Assignment :: From the entries, copy every line that carries the string "plant".

Stored items from a collection
:::::
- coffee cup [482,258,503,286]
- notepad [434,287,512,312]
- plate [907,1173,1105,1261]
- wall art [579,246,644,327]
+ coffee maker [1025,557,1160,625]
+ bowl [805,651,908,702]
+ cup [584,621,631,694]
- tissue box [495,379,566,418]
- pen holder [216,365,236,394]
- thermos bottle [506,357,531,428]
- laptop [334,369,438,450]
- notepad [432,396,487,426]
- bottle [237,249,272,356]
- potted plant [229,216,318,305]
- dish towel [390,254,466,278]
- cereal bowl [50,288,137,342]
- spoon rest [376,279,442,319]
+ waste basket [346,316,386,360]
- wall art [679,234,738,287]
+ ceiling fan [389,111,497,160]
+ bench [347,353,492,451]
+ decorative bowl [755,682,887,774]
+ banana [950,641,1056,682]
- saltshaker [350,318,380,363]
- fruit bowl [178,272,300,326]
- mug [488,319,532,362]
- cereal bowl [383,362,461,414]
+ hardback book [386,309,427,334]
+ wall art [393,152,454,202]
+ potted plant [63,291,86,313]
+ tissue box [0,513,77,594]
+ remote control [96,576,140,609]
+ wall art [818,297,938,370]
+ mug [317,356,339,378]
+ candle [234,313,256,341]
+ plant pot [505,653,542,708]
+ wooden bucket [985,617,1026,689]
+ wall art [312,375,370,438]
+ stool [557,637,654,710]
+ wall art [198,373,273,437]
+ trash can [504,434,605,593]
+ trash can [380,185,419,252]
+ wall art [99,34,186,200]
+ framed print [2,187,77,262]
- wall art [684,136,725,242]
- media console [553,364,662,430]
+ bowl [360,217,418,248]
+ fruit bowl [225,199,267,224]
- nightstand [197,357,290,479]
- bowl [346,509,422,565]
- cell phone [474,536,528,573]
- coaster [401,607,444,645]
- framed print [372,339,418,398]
:::::
Exercise response ::
- potted plant [229,216,318,305]
+ potted plant [63,291,86,313]
+ plant pot [505,653,542,708]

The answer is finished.